Consumer inflation in December rose at a weaker pace by 3.0% y/y while core inflation also gained slowly by 2.5% y/y. We also noticed the producer price slipping significantly to 4.9% y/y in December from 7.3% y/y in November. The softer inflation data suggests the post-June 2016 Brexit vote that resulted in a record slump in sterling that fuelled import costs may have started to ease. This falls in line with our view that the impact from the lower pound will ease from December 2017 onwards. Hence, the squeeze on living cost which curbed disposable income and had a wider negative knock-on effect on the economy in 2017 will soften in 2018. The slowing of inflation is expected to remove some pressure on the Bank of England (BoE) to raise rates in 2018 after lifting the policy rate by 25 basis points (bps) for the first time in a decade in November 2017 to 0.50%. Still, we maintain the view that the central bank would raise rates twice between 2018 and 2019. Although the rush to raise rates is slightly lower now, we feel it remains too early to conclude whether the latest inflation data is the start of any longer term reduction because the largest downward contribution to the inflation rate in December came from air fares.
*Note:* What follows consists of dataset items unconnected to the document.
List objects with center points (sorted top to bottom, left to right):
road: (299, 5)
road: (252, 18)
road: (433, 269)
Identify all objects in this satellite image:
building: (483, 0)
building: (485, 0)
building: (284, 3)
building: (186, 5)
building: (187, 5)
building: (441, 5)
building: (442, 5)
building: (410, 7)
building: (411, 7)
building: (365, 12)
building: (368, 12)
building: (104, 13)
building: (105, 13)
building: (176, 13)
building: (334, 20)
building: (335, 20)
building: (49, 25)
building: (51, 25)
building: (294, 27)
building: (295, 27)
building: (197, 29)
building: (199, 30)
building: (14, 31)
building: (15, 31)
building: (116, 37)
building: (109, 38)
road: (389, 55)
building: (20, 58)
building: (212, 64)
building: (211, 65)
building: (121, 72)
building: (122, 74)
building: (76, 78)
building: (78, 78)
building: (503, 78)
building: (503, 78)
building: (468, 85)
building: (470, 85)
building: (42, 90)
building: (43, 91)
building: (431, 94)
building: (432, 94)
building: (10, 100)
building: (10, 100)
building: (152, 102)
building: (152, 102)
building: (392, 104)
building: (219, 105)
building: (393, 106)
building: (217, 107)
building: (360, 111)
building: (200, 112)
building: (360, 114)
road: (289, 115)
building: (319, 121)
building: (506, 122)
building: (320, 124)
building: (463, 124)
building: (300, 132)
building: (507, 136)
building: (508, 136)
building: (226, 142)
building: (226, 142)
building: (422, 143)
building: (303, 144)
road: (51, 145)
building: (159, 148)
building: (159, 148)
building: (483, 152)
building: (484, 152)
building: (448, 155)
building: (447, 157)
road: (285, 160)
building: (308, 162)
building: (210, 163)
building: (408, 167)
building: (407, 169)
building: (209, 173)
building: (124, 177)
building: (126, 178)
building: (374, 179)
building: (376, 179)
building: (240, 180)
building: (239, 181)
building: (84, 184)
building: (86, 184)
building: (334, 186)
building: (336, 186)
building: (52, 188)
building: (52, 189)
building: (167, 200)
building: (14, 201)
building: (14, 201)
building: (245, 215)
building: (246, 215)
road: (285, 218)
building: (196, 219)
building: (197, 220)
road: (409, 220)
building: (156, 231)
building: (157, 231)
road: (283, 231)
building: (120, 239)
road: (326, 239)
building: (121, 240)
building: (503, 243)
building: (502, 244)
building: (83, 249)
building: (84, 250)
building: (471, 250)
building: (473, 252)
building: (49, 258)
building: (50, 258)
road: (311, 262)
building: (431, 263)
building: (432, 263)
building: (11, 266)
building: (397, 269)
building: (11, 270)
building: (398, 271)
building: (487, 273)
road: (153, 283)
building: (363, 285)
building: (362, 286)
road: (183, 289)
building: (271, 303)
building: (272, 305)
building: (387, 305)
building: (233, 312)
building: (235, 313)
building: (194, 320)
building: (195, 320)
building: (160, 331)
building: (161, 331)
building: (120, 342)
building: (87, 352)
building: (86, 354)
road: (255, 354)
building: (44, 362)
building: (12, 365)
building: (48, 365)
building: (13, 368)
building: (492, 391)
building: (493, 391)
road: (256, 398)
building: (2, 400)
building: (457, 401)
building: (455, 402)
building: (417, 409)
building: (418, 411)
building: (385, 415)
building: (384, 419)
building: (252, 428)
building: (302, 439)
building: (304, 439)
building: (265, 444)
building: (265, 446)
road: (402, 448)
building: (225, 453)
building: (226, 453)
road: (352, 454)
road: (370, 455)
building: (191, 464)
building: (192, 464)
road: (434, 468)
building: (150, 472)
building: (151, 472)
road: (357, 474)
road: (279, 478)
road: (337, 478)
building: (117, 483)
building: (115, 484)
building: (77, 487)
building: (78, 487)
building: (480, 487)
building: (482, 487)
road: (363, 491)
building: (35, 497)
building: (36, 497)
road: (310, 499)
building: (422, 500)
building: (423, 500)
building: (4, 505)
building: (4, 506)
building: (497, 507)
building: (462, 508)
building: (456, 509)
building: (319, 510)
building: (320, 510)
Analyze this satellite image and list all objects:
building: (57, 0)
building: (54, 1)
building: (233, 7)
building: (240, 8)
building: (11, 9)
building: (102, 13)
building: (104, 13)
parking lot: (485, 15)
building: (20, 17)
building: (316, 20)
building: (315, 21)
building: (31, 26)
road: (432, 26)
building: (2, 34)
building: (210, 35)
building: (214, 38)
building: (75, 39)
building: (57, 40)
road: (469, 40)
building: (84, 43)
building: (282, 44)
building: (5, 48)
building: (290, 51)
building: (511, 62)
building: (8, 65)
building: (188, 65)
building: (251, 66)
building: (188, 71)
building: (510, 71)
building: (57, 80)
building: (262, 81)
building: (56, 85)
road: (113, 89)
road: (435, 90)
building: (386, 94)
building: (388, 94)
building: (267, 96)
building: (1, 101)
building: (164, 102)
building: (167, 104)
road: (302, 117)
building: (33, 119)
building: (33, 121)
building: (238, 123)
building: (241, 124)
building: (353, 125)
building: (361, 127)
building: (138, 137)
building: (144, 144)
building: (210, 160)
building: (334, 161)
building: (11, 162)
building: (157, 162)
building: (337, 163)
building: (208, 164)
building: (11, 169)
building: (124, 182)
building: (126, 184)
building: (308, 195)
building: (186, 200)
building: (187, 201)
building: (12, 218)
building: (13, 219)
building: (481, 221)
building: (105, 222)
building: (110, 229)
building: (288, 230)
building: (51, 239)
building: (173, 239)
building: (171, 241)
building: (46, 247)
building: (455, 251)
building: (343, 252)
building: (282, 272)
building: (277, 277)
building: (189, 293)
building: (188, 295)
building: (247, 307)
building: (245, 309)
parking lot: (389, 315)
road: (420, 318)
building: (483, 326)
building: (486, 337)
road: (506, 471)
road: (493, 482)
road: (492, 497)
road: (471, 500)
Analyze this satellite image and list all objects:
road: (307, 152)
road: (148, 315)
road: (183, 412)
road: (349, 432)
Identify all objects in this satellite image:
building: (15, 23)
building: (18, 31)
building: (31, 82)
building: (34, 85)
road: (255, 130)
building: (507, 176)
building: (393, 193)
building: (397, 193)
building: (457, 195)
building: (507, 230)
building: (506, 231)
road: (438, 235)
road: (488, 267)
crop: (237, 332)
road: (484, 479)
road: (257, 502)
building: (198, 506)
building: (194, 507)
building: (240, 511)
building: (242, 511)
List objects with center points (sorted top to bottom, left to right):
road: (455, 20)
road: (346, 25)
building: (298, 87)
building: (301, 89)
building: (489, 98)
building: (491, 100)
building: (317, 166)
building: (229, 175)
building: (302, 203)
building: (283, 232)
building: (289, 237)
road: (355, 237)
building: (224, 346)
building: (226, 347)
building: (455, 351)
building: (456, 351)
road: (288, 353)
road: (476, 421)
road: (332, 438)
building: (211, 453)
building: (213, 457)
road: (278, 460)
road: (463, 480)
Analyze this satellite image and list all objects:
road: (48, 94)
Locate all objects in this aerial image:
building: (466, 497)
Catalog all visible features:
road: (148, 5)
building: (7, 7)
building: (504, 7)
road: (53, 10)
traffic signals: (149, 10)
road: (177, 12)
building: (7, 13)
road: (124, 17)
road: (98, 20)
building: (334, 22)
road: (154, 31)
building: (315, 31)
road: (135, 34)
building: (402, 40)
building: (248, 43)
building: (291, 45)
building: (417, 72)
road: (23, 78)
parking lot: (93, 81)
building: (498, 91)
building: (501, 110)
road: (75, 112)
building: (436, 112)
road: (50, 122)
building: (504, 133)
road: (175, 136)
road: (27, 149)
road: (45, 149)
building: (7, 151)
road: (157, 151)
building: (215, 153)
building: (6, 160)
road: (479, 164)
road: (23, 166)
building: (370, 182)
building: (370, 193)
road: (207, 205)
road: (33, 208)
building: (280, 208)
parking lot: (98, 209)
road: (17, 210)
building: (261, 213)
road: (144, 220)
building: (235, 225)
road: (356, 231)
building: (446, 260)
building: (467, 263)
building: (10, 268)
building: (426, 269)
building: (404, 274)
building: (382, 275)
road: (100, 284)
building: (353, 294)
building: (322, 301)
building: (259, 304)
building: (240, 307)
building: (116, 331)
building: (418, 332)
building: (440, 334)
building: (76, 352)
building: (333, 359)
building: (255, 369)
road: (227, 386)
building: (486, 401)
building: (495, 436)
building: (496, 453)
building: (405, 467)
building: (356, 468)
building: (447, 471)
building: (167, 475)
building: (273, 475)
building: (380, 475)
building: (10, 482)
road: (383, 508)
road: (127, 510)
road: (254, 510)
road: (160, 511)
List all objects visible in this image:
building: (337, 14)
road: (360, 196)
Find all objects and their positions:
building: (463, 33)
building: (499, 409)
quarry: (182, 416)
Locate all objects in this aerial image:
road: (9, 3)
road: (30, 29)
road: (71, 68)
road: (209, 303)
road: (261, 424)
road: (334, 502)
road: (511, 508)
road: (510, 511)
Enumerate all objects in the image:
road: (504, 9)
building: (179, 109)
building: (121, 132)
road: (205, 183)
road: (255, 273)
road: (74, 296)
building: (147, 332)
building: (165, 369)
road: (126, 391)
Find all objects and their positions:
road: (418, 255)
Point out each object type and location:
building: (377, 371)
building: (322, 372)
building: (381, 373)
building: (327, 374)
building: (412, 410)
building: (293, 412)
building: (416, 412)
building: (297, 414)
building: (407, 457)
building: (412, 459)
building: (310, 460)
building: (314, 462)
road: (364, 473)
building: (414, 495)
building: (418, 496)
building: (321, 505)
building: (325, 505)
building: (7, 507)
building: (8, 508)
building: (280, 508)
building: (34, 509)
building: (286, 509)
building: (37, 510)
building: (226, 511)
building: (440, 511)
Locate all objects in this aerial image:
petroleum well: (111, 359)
  • Consumer inflation in December rose 3.0% y/y from 3.1% y/y in November following weaker transport prices, up 3.8% y/y in December from 4.1% y/y in November as well as recreational & culture, and restaurant & hotels, up 2.7% y/y and 3.1 y/y from 3.1% y/y and 3.2% y/y respectively in November.
  • At the same time, core inflation which excludes energy, food, alcohol, and tobacco rose at a slower pace by 2.5% y/y in December from 2.7% y/y in November. We also noticed the producer price slipping significantly to 4.9% y/y in December from 7.3% y/y in November. .
  • Softer inflation data suggests the post-June 2016 Brexit vote that resulted in a record slump in sterling that fuelled import costs may have started to ease. This falls in line with our view that the impact from the lower pound will ease from December 2017 onwards. Hence, the squeeze on living cost which curbed disposable income and had a wider negative knock-on effect on the economy in 2017 will soften in 2018.
  • The slowing of inflation is expected to remove some pressure on the Bank of England (BoE) to raise rates in 2018 after lifting the policy rate by 25 basis points (bps) for the first time in a decade in November 2017 to 0.50%.
  • Still, we maintain the view that the central bank would raise rates two times between 2018 and 2019. Although the rush to raise rates is slightly lower now, we feel it remains too early to conclude whether the latest inflation data is the start of any longer term reduction because the largest downward contribution to the inflation rate in December came from air fares.